*Work item A*. From the forum thread about speeding up ASOC code, write out the passage between "For a start, this" and "in the files.", inclusive.

*Text under study*.
● ● ● ●
If you really need to speed this up, I think you will have to go to Objective C. I had a test program that had a table with 1 million rows of random numbers (the table was populated by an NSArray of one million entries). My program added a second column that kept a running total of the numbers in the first column. Using the following ASOC code to loop through the array and add the second column took 9 minutes:

on doTotalsAS_(sender)
		set theTotal to 0
		repeat with anEntry in theData
			set theTotal to theTotal + (anEntry's valueForKey_("amountA") as real)
			anEntry's addObject_forKey_(theTotal, "amountB")
		end repeat
		setTheData_(theData)
	end doTotalsAS_

Using the following Objective C code, the same program took 2 seconds ( 270 times faster) :

-(void)makeTotals:(NSMutableArray *)myArray{
float total=0;
for (id obj in myArray){
    total = total + [[obj valueForKey:@"amountA"] floatValue];
    [obj setValue:[NSNumber numberWithFloat:total] forKey:@"amountB"];
    }
}   

Ric

Of course ObjC will beat ASOC in speed and power. But ObjC is out of reach for so many so that’s why ASOC beats ObjC in ease of use. Unless he can find someone to code that part of his app in ObjC, i think he can greatly speed up his app with the examples I have given him.

I know by experience now that things that used to take 30 or 60 seconds to accomplish before in plain old AS takes less than a second now with ASOC, if, of course, I manipulate cocoa objects.

G’day, and thanks fellas, looks like I’ve got some learning to do!

G’day again

I’m in deep do-do here.

I simply can’t get the following to work. I thought I’d start simply, but I’m tearing my hair out.

For a start, this line

theClientListArray’s addObjectsFromArray_({tempClientString}) --< Make VERY long list

only makes a list of 23 items out of 83 clients, all the same name and email address, and equal to item 1 of the list of names in the files.

and this line

set item xx of theClientList2 to theFilteredArray's |count|()

gives me an error that the variable ‘theFilteredArray’ is not defined.

Heeeeeelp please!

Regards

Santa


on ClientReport()
		set DataClientYear to theYear's titleOfSelectedItem() as integer
		set TallyName2 to ((path to desktop) & "Mail Manager Folder:Mail Data " & DataClientYear) as text
		set TestClientDate to current date
		set EndClientDate to current date
		set year of TestClientDate to DataClientYear
		set month of TestClientDate to (startingMonth's indexOfSelectedItem()) + 1
		set day of TestClientDate to 1
		set the hours of TestClientDate to 0
		set the minutes of TestClientDate to 0
		set the seconds of TestClientDate to 0
		set year of EndClientDate to DataClientYear
		set month of EndClientDate to (endingMonth's indexOfSelectedItem()) + 1
		set day of EndClientDate to 1
		set the hours of EndClientDate to 0
		set the minutes of EndClientDate to 0
		set the seconds of EndClientDate to 0
		set HourlyString to {}
		set tempStartingMonth to month of TestClientDate as integer
		set tempendingmonth to month of EndClientDate as integer
		set theClientList to {}
		set theClientList2 to {}
		tell application "Finder"
			set theFiles to files of folder TallyName2 as alias list
			set xx to 0
			set TheBarIncrement to 100 / (count of theFiles)
● ● ● ●
*Data excerpts*.
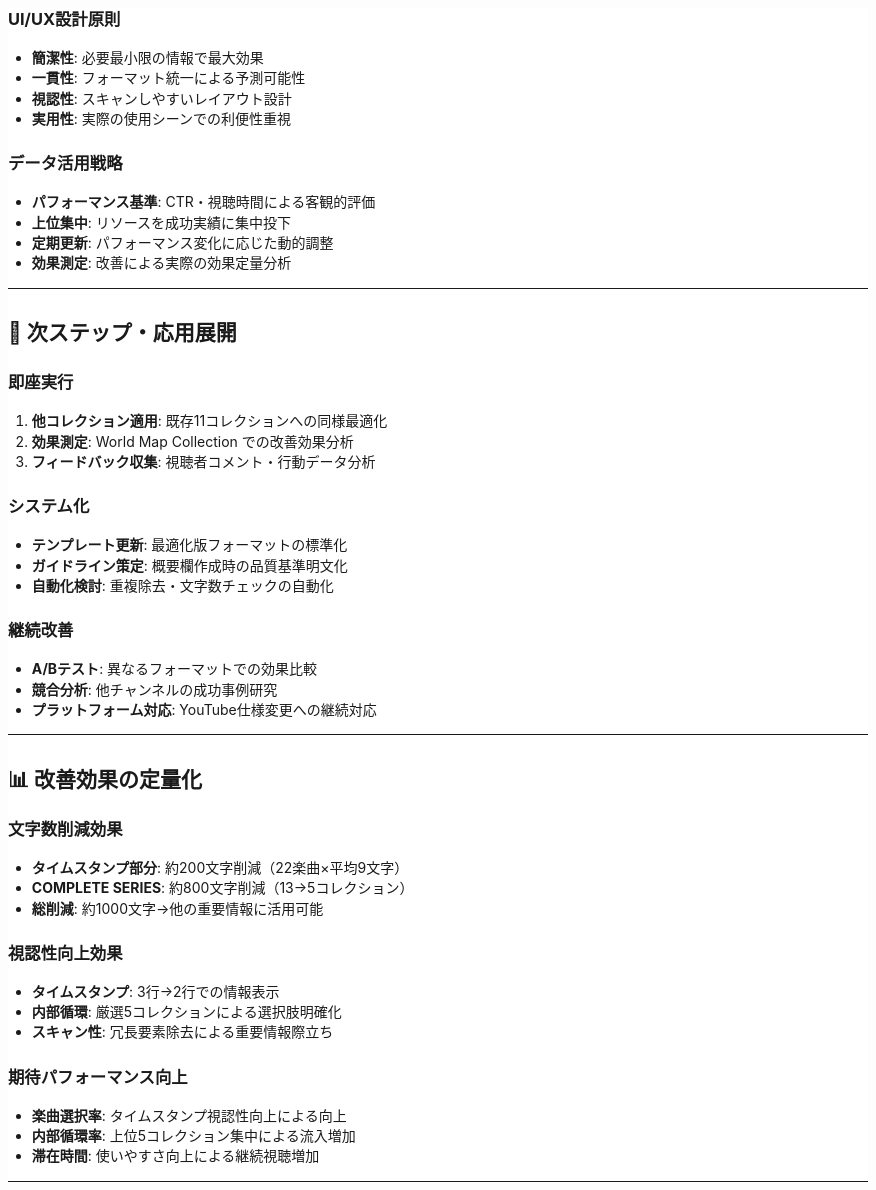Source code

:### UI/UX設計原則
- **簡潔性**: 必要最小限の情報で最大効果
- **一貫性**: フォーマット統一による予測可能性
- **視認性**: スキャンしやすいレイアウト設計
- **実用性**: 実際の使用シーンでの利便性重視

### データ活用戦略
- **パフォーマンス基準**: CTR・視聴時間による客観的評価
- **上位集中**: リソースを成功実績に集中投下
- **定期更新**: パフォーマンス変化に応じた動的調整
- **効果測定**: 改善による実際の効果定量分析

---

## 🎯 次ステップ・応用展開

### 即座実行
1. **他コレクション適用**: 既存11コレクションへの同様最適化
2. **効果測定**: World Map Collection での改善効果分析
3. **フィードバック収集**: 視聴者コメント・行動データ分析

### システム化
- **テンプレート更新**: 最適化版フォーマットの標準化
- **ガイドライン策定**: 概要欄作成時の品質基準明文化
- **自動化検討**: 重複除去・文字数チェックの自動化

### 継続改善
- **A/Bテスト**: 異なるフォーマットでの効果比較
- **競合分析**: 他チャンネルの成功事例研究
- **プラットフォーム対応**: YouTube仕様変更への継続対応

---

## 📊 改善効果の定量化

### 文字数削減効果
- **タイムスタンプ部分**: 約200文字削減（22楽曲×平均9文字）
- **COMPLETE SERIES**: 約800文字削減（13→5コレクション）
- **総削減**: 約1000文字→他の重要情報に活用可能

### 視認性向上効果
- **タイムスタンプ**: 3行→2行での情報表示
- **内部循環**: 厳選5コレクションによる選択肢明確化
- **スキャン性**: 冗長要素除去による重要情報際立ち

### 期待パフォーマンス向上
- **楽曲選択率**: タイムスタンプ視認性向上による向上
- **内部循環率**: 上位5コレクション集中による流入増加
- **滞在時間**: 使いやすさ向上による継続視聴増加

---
● ● ● ●
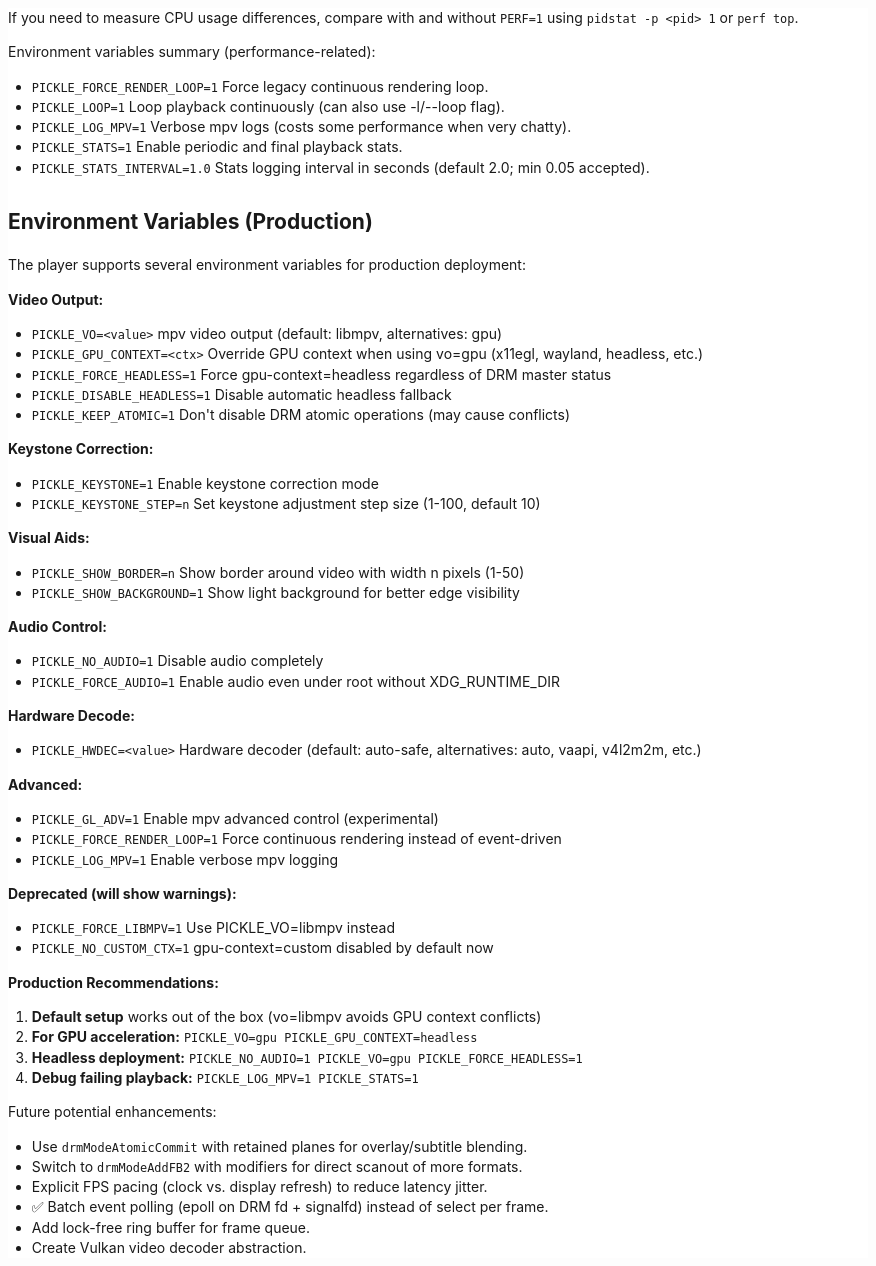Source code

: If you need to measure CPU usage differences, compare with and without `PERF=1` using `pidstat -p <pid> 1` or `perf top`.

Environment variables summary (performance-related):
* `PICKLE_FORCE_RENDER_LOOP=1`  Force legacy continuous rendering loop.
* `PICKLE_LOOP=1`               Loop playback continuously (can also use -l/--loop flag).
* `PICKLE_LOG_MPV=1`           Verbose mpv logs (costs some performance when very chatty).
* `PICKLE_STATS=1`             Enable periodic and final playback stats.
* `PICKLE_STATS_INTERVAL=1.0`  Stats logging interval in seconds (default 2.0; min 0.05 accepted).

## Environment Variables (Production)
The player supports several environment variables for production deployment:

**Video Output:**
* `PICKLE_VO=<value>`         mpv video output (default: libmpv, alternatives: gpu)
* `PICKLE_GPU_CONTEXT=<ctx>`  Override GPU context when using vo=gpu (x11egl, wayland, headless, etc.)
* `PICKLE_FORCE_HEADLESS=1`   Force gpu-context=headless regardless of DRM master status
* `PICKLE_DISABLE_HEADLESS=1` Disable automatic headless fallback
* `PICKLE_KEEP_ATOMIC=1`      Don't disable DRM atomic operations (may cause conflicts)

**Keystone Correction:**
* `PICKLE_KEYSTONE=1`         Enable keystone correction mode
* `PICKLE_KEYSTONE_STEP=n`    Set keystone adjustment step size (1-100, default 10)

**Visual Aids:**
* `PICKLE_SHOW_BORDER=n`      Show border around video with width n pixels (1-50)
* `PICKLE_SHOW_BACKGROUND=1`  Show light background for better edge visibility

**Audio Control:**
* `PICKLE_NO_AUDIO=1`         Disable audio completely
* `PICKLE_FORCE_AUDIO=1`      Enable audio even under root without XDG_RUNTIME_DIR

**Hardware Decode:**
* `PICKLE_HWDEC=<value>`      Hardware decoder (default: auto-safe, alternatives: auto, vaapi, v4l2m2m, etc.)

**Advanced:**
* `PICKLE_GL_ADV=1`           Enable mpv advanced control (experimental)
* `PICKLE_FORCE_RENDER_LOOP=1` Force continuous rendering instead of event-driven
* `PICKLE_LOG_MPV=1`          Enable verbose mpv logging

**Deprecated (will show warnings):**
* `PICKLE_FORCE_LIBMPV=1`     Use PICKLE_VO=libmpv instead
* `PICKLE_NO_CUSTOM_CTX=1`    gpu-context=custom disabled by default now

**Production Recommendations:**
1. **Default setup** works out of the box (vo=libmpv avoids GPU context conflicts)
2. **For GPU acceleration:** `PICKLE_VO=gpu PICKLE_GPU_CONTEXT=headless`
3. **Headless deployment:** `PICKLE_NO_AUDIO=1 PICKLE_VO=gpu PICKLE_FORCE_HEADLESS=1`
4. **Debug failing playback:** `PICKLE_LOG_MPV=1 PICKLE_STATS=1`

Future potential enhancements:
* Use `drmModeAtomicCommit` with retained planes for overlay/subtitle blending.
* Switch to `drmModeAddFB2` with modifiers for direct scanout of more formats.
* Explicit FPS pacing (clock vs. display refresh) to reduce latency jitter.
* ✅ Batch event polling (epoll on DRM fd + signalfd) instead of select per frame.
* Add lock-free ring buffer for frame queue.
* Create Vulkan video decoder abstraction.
● ● ● ●
*Work item B*. Give again, word for word, the lines of the records between the line holding "Environment variables summary" and the line holding "by default now", inclusive.

*Output A*.
For a start, this line

theClientListArray’s addObjectsFromArray_({tempClientString}) --< Make VERY long list

only makes a list of 23 items out of 83 clients, all the same name and email address, and equal to item 1 of the list of names in the files.

*Output B*.
Environment variables summary (performance-related):
* `PICKLE_FORCE_RENDER_LOOP=1`  Force legacy continuous rendering loop.
* `PICKLE_LOOP=1`               Loop playback continuously (can also use -l/--loop flag).
* `PICKLE_LOG_MPV=1`           Verbose mpv logs (costs some performance when very chatty).
* `PICKLE_STATS=1`             Enable periodic and final playback stats.
* `PICKLE_STATS_INTERVAL=1.0`  Stats logging interval in seconds (default 2.0; min 0.05 accepted).

## Environment Variables (Production)
The player supports several environment variables for production deployment:

**Video Output:**
* `PICKLE_VO=<value>`         mpv video output (default: libmpv, alternatives: gpu)
* `PICKLE_GPU_CONTEXT=<ctx>`  Override GPU context when using vo=gpu (x11egl, wayland, headless, etc.)
* `PICKLE_FORCE_HEADLESS=1`   Force gpu-context=headless regardless of DRM master status
* `PICKLE_DISABLE_HEADLESS=1` Disable automatic headless fallback
* `PICKLE_KEEP_ATOMIC=1`      Don't disable DRM atomic operations (may cause conflicts)

**Keystone Correction:**
* `PICKLE_KEYSTONE=1`         Enable keystone correction mode
* `PICKLE_KEYSTONE_STEP=n`    Set keystone adjustment step size (1-100, default 10)

**Visual Aids:**
* `PICKLE_SHOW_BORDER=n`      Show border around video with width n pixels (1-50)
* `PICKLE_SHOW_BACKGROUND=1`  Show light background for better edge visibility

**Audio Control:**
* `PICKLE_NO_AUDIO=1`         Disable audio completely
* `PICKLE_FORCE_AUDIO=1`      Enable audio even under root without XDG_RUNTIME_DIR

**Hardware Decode:**
* `PICKLE_HWDEC=<value>`      Hardware decoder (default: auto-safe, alternatives: auto, vaapi, v4l2m2m, etc.)

**Advanced:**
* `PICKLE_GL_ADV=1`           Enable mpv advanced control (experimental)
* `PICKLE_FORCE_RENDER_LOOP=1` Force continuous rendering instead of event-driven
* `PICKLE_LOG_MPV=1`          Enable verbose mpv logging

**Deprecated (will show warnings):**
* `PICKLE_FORCE_LIBMPV=1`     Use PICKLE_VO=libmpv instead
* `PICKLE_NO_CUSTOM_CTX=1`    gpu-context=custom disabled by default now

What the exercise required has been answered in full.